# REQUIREMENTS
Carry on the account of cycling in and around Vieux Québec, picking up right after its final sentence.

# QUOTED PASSAGE
○ ○ ○

Favorite Travel Quotes

"Travel is fatal to prejudice, bigotry, and narrow-mindedness, and many of our people need it sorely on these accounts."
-- Mark Twain
Innocents Abroad

"Stop worrying about the potholes in the road and celebrate the journey." -- Fitzhugh Mullan

"A good traveler has no fixed plans and is not intent on arriving." -- Lao Tzu

In and Around Vieux Québec—By Bicycle, Almost Speaking French

With Kayaks, Mountain bikes, Backpacks, Daypacks, Walking Sticks, Fishing Poles—and an Airstream Travel Trailer

©Bert Gildart


Yesterday, Janie’s day was complete when two Frenchman greeted her with words of praise:“Bonjour, mi petite Cher. Commot talle vous? ” said the first in French. Then switching quickly into English, he repeated, “Hello, my beautiful young lady. How are you today?”

He added more, but with even greater emphasis, “We in Québec want you to know how happy we are that you are our neighbor.”

The Frenchman was a much older man, perhaps in his mid 70s. Like us, he was out for a day’s exploration, riding his bicycle. He explained in perfect English that he was a retired doctor and elaborated a bit on the celebration Québec will be holding in the year 2008—the 400 year anniversary of this city.

○ ○ ○

# DATA RECORDS
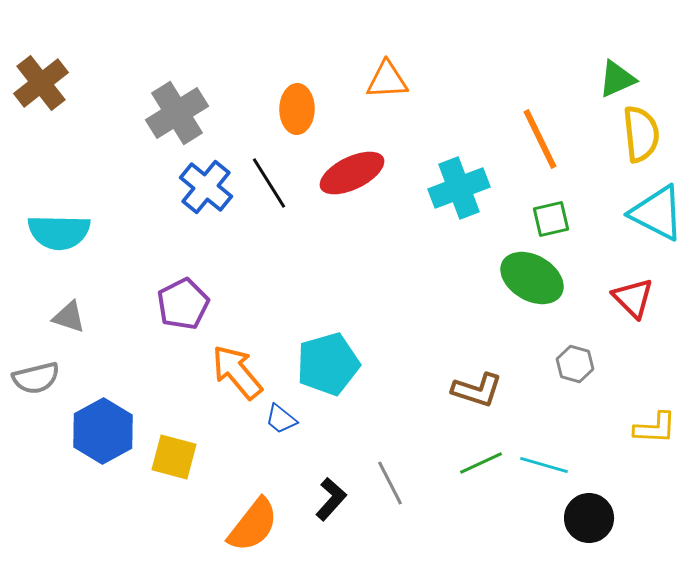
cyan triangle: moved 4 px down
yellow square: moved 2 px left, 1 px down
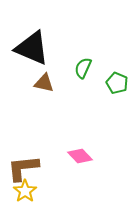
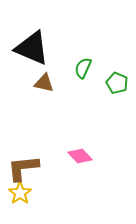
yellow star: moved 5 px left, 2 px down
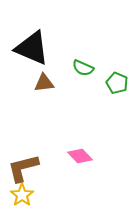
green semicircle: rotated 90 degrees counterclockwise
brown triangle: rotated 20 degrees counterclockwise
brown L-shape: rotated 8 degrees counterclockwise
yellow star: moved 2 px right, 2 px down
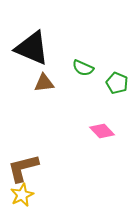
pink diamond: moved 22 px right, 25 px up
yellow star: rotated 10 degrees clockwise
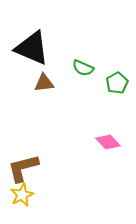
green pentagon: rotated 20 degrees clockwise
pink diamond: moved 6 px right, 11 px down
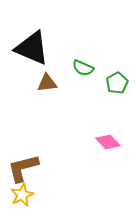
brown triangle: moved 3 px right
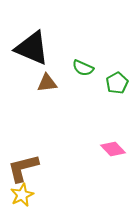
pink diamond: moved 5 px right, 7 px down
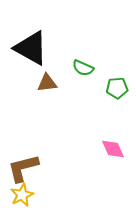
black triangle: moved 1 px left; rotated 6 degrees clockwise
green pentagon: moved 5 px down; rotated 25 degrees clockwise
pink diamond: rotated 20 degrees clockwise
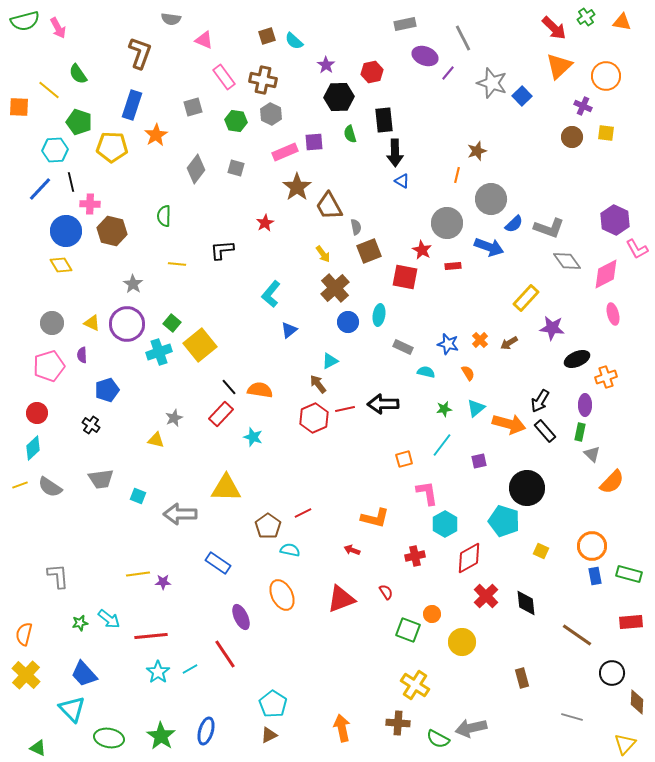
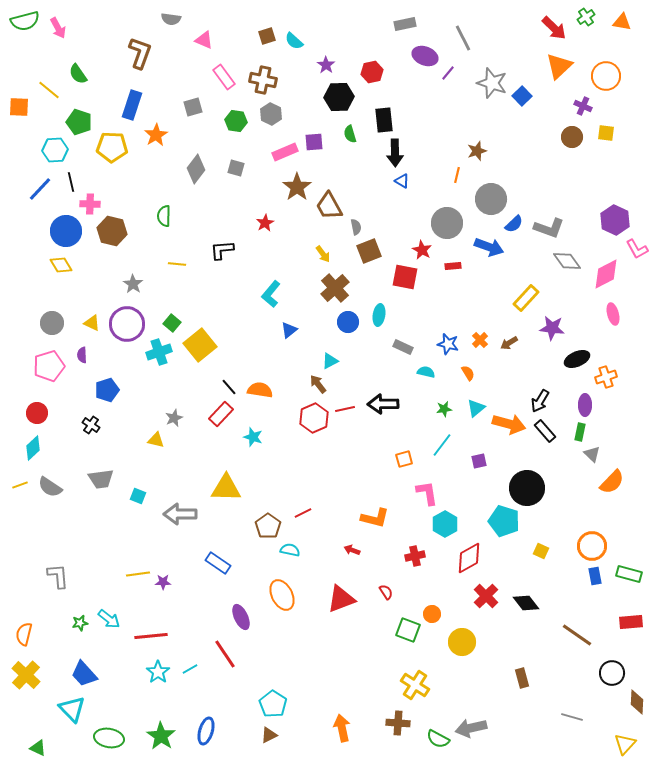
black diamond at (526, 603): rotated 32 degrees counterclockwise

○ ○ ○

# ANSWER TO THIS EXERCISE
He said the huge structure we had just ridden by was for storing grain about to be shipped, but that in the year 2008, the side of the huge structure will be the screen on which continuous movies will be shown depicting the history of Québec from its founding in 1608 to the present.

That, of course, will be just a small component in the huge celebration that will begin in January of 2008. And, for us, it was just a small part of our day spent riding bicycles—learning more about Québec, the reasons French is spoken in Québec, and making Janie available for further French compliments, which she continued to receive. Our bicycle trail also linked with a highly recommended park, and though it was 18 miles away, we elected to make our day a long one, and were glad we did. The park is known as the Parc de la Chute Montmorency.

The word “chute” means falls, and the falls is a high one, higher, in fact, than Niagara, something the people here take great pride in heralding. Indeed, the “chute” is spectacular, spilling from the Montmorency River, where it drops 272 feet, or 98.5 feet more than Niagara. Though there’s a cable car that will whisk you to the top in four minutes flat, we elected to climb the 487 steps, essentially because “The Panoramic Stairs,” as they are known, provide more opportunities for photographs.

The choice was tré bon, and it is where Janie received her second complement.

Bonjour, ma jolie, jeune fille. Commet allez vous?

Though I can tell her that’s she’s beautiful and young, apparently the words of anonymous French-speaking men contain more mystery; more, shall we say, more Je ne sais quoi.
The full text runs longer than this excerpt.